▸ **Exercise brief**: Please pull out the stretch of records from the start through the line containing "urýchlené: urýchlené -> množstvo", both ends included, and reproduce those lines word for word.

▸ **The data**:
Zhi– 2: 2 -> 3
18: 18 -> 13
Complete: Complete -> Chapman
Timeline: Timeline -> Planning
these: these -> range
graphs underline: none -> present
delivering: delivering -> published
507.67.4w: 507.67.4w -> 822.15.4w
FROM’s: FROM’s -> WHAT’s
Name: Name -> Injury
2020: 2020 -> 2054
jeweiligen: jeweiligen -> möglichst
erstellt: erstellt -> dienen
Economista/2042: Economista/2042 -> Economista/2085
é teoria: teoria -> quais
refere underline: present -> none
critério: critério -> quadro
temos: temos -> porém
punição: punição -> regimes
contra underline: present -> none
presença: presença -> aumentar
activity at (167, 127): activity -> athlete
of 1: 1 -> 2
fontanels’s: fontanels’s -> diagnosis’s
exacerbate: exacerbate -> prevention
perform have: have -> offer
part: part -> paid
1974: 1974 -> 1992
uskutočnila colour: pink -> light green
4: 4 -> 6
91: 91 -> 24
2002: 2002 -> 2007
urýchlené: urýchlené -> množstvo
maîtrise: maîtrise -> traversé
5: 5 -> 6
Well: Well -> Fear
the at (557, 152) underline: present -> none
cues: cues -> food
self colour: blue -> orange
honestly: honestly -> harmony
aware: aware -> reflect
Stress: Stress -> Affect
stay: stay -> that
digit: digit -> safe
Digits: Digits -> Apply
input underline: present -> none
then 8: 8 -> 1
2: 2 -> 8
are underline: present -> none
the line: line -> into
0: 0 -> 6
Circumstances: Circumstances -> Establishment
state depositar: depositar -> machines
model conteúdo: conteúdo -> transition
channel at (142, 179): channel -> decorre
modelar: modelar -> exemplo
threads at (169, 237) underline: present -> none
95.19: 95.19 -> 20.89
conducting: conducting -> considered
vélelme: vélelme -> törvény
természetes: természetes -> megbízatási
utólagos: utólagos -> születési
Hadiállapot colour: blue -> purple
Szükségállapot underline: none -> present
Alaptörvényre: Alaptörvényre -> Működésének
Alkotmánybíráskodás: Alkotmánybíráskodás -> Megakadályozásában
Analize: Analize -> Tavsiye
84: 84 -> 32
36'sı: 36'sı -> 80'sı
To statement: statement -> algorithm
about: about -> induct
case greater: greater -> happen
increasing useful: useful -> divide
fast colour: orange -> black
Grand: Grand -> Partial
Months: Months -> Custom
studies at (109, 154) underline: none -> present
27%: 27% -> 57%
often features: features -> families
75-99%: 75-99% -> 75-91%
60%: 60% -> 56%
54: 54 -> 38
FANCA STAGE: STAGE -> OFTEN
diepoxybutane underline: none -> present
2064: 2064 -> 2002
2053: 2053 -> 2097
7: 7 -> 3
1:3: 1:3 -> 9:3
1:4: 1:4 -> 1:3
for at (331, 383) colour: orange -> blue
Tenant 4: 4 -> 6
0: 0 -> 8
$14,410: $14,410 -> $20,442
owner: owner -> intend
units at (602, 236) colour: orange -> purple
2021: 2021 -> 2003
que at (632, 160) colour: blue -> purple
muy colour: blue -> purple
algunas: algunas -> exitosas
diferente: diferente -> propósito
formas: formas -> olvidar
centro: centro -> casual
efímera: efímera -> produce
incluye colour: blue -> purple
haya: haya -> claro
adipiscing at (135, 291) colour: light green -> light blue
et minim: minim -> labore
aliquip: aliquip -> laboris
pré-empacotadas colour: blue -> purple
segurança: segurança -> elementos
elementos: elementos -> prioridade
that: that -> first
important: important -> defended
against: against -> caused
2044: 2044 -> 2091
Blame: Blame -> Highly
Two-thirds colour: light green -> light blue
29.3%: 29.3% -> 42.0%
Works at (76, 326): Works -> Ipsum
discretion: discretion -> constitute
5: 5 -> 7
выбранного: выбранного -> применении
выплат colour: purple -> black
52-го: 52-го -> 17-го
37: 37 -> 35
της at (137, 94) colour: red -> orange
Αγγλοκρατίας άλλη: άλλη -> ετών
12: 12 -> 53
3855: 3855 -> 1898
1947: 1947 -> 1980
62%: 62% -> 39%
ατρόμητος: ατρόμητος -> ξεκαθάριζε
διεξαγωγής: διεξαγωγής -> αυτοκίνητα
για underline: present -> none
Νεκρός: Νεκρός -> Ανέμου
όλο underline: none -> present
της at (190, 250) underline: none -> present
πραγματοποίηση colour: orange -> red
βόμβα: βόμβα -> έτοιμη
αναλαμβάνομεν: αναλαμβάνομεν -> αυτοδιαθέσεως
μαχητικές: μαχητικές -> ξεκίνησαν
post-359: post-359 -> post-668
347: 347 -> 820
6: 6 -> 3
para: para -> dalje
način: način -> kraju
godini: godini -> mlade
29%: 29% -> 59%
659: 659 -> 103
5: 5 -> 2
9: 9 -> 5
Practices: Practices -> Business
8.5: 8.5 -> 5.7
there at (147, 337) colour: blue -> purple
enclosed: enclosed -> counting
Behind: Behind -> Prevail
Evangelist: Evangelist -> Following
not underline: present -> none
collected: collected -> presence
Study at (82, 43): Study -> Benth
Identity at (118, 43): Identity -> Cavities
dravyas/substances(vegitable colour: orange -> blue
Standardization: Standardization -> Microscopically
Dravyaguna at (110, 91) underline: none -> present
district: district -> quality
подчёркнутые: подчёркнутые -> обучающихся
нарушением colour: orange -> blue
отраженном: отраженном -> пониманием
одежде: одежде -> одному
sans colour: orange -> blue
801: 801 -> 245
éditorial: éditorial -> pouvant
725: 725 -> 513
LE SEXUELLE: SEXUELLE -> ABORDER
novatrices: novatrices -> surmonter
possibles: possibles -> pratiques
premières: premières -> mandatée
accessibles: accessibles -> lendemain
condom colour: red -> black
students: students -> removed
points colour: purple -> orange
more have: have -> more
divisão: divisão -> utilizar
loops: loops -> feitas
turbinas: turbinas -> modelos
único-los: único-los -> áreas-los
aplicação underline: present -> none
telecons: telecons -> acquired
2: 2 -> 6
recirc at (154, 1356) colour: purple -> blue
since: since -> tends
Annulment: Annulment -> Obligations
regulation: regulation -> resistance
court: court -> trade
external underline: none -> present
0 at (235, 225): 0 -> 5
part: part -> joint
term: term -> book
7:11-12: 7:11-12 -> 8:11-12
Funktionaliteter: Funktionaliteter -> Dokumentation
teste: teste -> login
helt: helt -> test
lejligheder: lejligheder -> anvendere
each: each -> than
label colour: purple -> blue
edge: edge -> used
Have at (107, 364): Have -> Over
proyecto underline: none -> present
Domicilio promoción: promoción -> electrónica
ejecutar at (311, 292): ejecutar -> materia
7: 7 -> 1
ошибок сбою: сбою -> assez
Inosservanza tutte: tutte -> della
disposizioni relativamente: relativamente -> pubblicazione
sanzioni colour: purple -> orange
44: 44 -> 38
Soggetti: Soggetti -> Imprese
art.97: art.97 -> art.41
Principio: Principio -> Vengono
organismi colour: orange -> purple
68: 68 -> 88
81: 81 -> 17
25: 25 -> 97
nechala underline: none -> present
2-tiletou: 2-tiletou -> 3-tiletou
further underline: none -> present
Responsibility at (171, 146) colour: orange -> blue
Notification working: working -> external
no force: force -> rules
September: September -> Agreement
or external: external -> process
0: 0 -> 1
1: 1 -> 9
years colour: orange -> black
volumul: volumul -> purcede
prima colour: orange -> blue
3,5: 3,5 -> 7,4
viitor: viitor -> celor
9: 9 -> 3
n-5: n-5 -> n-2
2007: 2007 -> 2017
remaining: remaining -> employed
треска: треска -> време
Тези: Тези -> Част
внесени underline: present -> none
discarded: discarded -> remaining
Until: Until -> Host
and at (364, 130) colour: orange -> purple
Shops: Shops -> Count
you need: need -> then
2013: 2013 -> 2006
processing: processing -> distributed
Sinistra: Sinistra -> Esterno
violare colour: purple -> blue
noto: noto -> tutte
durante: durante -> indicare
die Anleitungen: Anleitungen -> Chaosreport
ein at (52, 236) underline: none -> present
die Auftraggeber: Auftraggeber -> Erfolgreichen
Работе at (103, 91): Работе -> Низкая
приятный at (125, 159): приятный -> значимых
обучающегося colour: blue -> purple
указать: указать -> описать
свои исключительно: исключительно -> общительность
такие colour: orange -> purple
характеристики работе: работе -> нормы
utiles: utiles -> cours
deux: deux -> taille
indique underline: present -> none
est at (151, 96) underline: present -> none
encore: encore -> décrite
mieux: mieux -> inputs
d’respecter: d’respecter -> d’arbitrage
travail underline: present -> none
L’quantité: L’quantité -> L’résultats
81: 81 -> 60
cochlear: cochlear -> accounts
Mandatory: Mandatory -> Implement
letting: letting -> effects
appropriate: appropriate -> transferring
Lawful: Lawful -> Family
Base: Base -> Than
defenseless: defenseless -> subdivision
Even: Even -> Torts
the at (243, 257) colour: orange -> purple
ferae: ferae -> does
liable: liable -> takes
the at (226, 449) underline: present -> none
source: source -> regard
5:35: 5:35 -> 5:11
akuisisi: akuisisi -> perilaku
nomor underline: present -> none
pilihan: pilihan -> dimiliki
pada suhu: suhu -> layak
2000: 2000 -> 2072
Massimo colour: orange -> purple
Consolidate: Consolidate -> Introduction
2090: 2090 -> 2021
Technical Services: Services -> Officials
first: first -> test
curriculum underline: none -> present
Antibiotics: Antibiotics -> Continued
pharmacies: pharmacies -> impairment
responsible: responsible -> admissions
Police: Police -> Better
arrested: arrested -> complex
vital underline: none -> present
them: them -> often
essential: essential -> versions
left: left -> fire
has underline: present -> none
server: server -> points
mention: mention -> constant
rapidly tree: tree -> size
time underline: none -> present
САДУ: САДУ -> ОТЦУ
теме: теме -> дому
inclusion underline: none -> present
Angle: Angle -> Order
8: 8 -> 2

▸ **Correct answer**:
Zhi– 2: 2 -> 3
18: 18 -> 13
Complete: Complete -> Chapman
Timeline: Timeline -> Planning
these: these -> range
graphs underline: none -> present
delivering: delivering -> published
507.67.4w: 507.67.4w -> 822.15.4w
FROM’s: FROM’s -> WHAT’s
Name: Name -> Injury
2020: 2020 -> 2054
jeweiligen: jeweiligen -> möglichst
erstellt: erstellt -> dienen
Economista/2042: Economista/2042 -> Economista/2085
é teoria: teoria -> quais
refere underline: present -> none
critério: critério -> quadro
temos: temos -> porém
punição: punição -> regimes
contra underline: present -> none
presença: presença -> aumentar
activity at (167, 127): activity -> athlete
of 1: 1 -> 2
fontanels’s: fontanels’s -> diagnosis’s
exacerbate: exacerbate -> prevention
perform have: have -> offer
part: part -> paid
1974: 1974 -> 1992
uskutočnila colour: pink -> light green
4: 4 -> 6
91: 91 -> 24
2002: 2002 -> 2007
urýchlené: urýchlené -> množstvo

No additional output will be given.